___ Source extract

Analog-to-digital converter (ADC) is a mixed-signal electronics system that interfaces the analog domain signals to the digital world. An ADC samples the analog signal in one form (i.e. voltage, current, time, charge, etc.) and quantizes it to the equivalent discrete digital codes (1s and 0s) that can be further processed by digital backend processors. ADCs are traditionally divided into two main types: Nyquist rate and oversampling data converters. In this chapter, the fundamentals of ADC and the popular ADC architectures that are suitable for high data rate applications and power efficient are explained briefly. Also the performance metrics of ADCs are presented.

## 2.1 Fundamentals of Analog to Digital Converters

An analog signal is converted into the digital domain in three processing steps. The first two steps involved filtering and sampling of the analog signal. These two steps band limit the analog signal, clean the high frequency noise on the signal, and change the filtered signal from the continuous time nature to discrete time. The third step deals with quantization of the sampled discrete analog signal and assigning a digital code to each of the quantized levels. The basic block diagram of an analog-to-digital converter is shown in Figure 2-1.

The analog input signal  $X_a(t)$ , a continuous time analog signal, is first applied to a low pass filter (LPF) known as an anti-aliasing filter (AAF). The AAF removes any signal outside of the desired frequency band, and prevents out of band signals to fold back into the desired band after the sampling process reducing the "aliasing" effect. Then the filtered continuous



Figure 2-1. Basic ADC block diagram

time analog signal,  $X_o(t)$ , is sampled using a sample-and-hold circuit (S/H). The S/H operates at a sampling frequency ( $f_s$ ) that is always higher than the Nyquist frequency [6].

The Nyquist frequency or Nyquist rate is the minimum sampling rate that allows proper restoration of the sampled signal. After the continuous analog signal is converted into a discrete DC level and hold at that level by the S/H circuit, the ADC starts conversion of the sampled signal into discrete digital codes. The result of the conversion is the digitized bits  $(B_{N-1}...B_0)$  where (N) is the resolution of the ADC. The conversion process can be represented mathematically using equation (2.1).

$$X_a(t) = \left(\sum_{m=0}^{n-1} B_m 2^m + q_e\right) \times \Delta$$
 (2.1)

Where  $X_a(t)$  is the continuous time analog input signal,  $(B_m 2^m)$  is the binary weighted digital bits,  $(q_e)$  is the quantization error that results from the conversion, and  $(\Delta)$  is the ADC quantization step.

#### 2.1.1 Sample-and-Hold Circuits

The sample and hold (S/H) circuit as obvious from its name, is an analog circuit that samples the continuously varying analog signal and then holds its value as a constant DC level for a specified period of time. The S/H circuit can be considered as analog memory device. The main benefit of placing the S/H circuit before the ADC is to eliminate variations in the analog input signal  $X_o(t)$  that can corrupt the data conversion process.

______
___ Information supplied

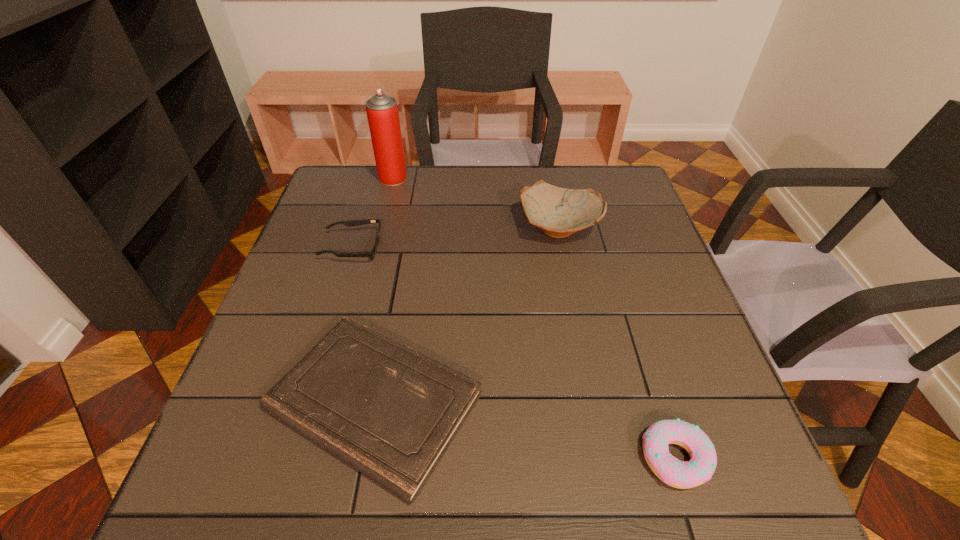
At what (x,y) coordinates should I click in order to perform the action: click on the tallest object. Please return your answer as a coordinate pair (x, y). Looking at the image, I should click on (382, 112).

The height and width of the screenshot is (540, 960). What are the coordinates of `aerosol can` in the screenshot? It's located at (382, 112).

Where is `the second tallest object`? This screenshot has height=540, width=960. the second tallest object is located at coordinates (559, 212).

Identify the location of sunglasses. This screenshot has width=960, height=540. (352, 223).

Where is `doughnut`? The width and height of the screenshot is (960, 540). doughnut is located at coordinates (699, 469).

I want to click on paperback book, so click(x=389, y=411).

Where is `vacant area situated on the front of the farthest object`? Image resolution: width=960 pixels, height=540 pixels. vacant area situated on the front of the farthest object is located at coordinates (380, 228).

Where is `free space located on the front of the pottery`? This screenshot has height=540, width=960. free space located on the front of the pottery is located at coordinates (566, 265).

I want to click on blank space located 0.320m on the front-facing side of the sunglasses, so click(507, 248).

Find the location of `free region located 0.230m on the left of the doughnut`. free region located 0.230m on the left of the doughnut is located at coordinates (506, 458).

______

Task directions =>
Could you print the passage on analog-to-digital converters word for word, between "The Nyquist frequency or" and "using equation (2.1).", inclusive?

Written answer =>
The Nyquist frequency or Nyquist rate is the minimum sampling rate that allows proper restoration of the sampled signal. After the continuous analog signal is converted into a discrete DC level and hold at that level by the S/H circuit, the ADC starts conversion of the sampled signal into discrete digital codes. The result of the conversion is the digitized bits  $(B_{N-1}...B_0)$  where (N) is the resolution of the ADC. The conversion process can be represented mathematically using equation (2.1).